WELL BEING
21/2/2020 - 6/6/2020
Neve Schechter, Tel Aviv
Curator: Shira Friedman
Installation photographs: Youval Hai
In this exhibition, Gary Goldstein presents recent works created over the past three years, in which his biography plays an important role. The ensemble of works reveals that Goldstein’s visual and written language has taken on a somewhat freer quality; the remarkable density that sometimes characterized his works in the past has dissolved, and his series also include blank pages and abstract fields of color in the background.
A reading of the texts integrated into the paintings introduces us to a childhood filled with sorrow, in a family where both parents were Holocaust survivors reckoning with memories of impossible suffering and the ghosts of their loved ones. Goldstein writes especially about his father, and the process of reconciliation that he has come to experience in his regard, especially following the birth of his grandchildren. He notes his own manner of sitting while he paints – a pose that reminds him of his father, a tailor, bent over his work as he immersed himself in it. His father would take apart suits with the same concentration that Goldstein discovered in himself while disassembling books and taking apart their spines in preparation for his paintings.
Goldstein’s works continue to explore his concern with the written word and with books, while going beyond the genre of “automatic writing” and turning to narrative writing, which is concerned with memory and its validity in a personal, associative, confessional style: “The waves inundate and drown me, stifling the air, my breath. I am old. No longer a child. I am harrowed by the waste, given the pain of that time. Every time I remember – I cannot forget. I am gray. Made of lead.” In the sound work created by the artist Etty BenZaken, which is heard in the gallery space, Goldstein’s words acquire an abstract dimension, as fragments of words severed from their meaning.
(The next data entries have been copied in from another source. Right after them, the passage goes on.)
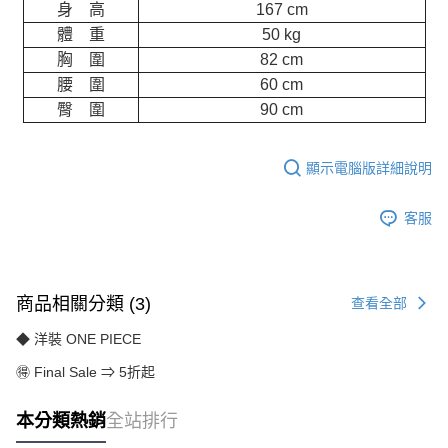
身 高
167 cm
體 重
50 kg
胸 圍
82 cm
腰 圍
60 cm
臀 圍
90 cm
顯示電腦版詳細說明
客服
商品相關分類 (3)
查看全部
◆ 洋裝 ONE PIECE
🉐 Final Sale ⇒ 5折起
本分類熱銷
全站排行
Writing about the motif of faces, which recur throughout the exhibition, he notes: “I came to understand that my work conceals a forest of faces, a forest of portraits depicting people I had never met, and which I had seemingly never thought about; yet I had never stopped thinking about them. Their figures appear, change, and recur in painting after painting, year after year, in the pages of the old books on which I create my works.”